Teach Your Children Well

Teach Your Children Well

CHC education students learn skills to create a nurturing classroom environment in a partnership with the Morris Arboretum.

As any classroom teacher knows, theirs is a challenging profession. One does not simply walk into a classroom one day and begin to mold young minds. Thorough knowledge of the subject matter and understanding of the ways students learn are key and CHC education majors now have a new way of gaining such skills through a partnership with the Morris Arboretum.

Last June, Debra Chiaradonna, Ph.D., assistant professor of education and chair of the division of teacher education and leadership, was approached by a representative of the arboretum to find out if she was interested in participating in an outreach program for education majors.

Liza Hawley, assistant director of visitor education and youth programs at the arboretum, and former educator and arboretum volunteer, Bette Perlman, hoped to expose pre-service teachers to the benefits of field trips as a way of incorporating botanical and environmental information to these teachers who will someday share this knowledge with students in their own classrooms.

“For me, it is about the importance of the environment and the principles of how children learn from it,” says Chiaradonna. “The classroom is an environmental relationship that teachers are responsible for developing with their students. This collaboration felt like a perfect fit.”

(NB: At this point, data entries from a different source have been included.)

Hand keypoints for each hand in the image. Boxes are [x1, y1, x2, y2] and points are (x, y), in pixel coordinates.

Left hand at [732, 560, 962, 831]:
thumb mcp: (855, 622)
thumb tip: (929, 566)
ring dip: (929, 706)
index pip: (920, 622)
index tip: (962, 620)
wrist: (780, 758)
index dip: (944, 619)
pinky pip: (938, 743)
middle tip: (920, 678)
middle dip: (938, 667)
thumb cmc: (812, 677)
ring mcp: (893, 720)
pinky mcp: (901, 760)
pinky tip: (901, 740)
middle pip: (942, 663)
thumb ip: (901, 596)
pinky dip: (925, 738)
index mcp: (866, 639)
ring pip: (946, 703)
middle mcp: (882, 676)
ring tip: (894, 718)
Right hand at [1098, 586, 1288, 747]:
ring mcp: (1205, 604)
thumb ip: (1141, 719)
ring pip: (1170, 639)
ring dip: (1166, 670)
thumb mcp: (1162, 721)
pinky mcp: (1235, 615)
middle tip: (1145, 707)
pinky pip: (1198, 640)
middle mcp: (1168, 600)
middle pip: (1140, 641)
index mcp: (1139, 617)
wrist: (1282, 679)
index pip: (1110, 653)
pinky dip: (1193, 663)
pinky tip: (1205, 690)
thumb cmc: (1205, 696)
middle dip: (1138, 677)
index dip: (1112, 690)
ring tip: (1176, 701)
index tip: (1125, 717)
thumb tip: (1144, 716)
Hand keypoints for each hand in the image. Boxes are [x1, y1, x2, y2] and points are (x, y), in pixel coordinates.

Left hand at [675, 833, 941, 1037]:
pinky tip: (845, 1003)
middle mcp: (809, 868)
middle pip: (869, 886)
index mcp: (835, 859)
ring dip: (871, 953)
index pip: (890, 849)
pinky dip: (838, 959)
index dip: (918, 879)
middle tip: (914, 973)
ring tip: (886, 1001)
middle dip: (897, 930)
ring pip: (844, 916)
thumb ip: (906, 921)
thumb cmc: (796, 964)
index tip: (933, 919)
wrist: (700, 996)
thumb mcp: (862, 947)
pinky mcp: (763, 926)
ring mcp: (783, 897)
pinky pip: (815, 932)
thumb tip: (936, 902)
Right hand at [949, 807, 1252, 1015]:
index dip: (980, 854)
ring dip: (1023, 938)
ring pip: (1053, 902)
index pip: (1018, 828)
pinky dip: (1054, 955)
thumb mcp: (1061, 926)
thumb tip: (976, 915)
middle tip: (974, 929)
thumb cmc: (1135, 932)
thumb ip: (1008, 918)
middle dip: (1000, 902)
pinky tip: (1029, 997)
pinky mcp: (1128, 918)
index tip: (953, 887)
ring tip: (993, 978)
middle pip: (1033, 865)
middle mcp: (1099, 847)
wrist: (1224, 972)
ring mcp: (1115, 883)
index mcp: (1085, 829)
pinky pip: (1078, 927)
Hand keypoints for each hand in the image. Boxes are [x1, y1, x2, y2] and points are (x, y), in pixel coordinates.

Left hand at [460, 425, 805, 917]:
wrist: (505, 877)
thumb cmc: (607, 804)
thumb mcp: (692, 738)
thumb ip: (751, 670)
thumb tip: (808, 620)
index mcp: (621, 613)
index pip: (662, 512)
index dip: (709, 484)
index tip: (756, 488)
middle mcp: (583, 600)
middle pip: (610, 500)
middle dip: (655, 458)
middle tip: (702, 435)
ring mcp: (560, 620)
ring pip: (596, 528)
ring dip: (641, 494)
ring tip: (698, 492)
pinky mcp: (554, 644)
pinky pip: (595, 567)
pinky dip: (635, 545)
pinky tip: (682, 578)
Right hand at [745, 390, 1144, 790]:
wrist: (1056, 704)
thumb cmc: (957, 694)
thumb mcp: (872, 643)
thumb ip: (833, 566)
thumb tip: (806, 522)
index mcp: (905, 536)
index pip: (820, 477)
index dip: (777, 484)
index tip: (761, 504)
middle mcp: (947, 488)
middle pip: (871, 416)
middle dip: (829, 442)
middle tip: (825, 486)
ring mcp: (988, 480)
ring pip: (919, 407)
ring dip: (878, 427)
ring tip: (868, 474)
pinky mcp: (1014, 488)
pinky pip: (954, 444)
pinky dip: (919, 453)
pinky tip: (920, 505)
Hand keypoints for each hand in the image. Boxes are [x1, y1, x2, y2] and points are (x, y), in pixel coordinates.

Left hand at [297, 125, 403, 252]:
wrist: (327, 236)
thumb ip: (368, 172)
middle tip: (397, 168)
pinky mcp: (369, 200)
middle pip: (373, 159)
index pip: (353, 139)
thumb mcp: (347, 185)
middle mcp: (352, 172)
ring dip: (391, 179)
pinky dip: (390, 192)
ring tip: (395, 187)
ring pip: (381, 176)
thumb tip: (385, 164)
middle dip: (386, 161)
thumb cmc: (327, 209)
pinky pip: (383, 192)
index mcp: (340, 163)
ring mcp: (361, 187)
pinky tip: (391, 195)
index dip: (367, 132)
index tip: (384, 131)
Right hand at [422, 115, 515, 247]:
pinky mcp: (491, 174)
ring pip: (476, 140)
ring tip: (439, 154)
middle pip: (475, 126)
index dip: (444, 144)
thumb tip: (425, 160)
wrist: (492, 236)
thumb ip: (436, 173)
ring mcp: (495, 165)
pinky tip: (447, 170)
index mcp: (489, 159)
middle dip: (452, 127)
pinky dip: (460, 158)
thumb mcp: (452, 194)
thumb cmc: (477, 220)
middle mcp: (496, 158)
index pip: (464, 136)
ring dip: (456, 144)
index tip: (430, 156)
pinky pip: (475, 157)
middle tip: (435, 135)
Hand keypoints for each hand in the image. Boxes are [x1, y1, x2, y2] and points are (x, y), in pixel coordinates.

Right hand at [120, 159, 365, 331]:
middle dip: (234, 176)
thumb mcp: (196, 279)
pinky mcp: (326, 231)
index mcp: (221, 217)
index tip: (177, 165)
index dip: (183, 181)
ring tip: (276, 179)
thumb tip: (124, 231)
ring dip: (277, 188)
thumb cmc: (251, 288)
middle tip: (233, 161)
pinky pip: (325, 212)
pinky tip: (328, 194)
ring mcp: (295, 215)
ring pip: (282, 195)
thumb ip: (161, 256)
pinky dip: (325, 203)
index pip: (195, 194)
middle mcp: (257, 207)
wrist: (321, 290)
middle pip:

Throughout the course, the CHC students — pre-K and middle school teachers — learn important information about ecology, the environment and botany, and best teaching practices. They conduct hands-on, child-centered activities and learn the theories of learning and teaching framed around the environment.

“I loved how Dr. Chiaradonna opened my eyes to new ways of thinking about educational psychology through the arboretum,” says Julia Katherine Galantich ’18. “Being outside helped me see first-hand connections between teaching and nature and between children and nature … and how outside methods of teaching can help different children learn and grow.

The final class project required students to create a book for a particular age group using content from the arboretum and incorporating principles of learning, such as student motivation and knowledge of students and creativity, to demonstrate best practices in teaching.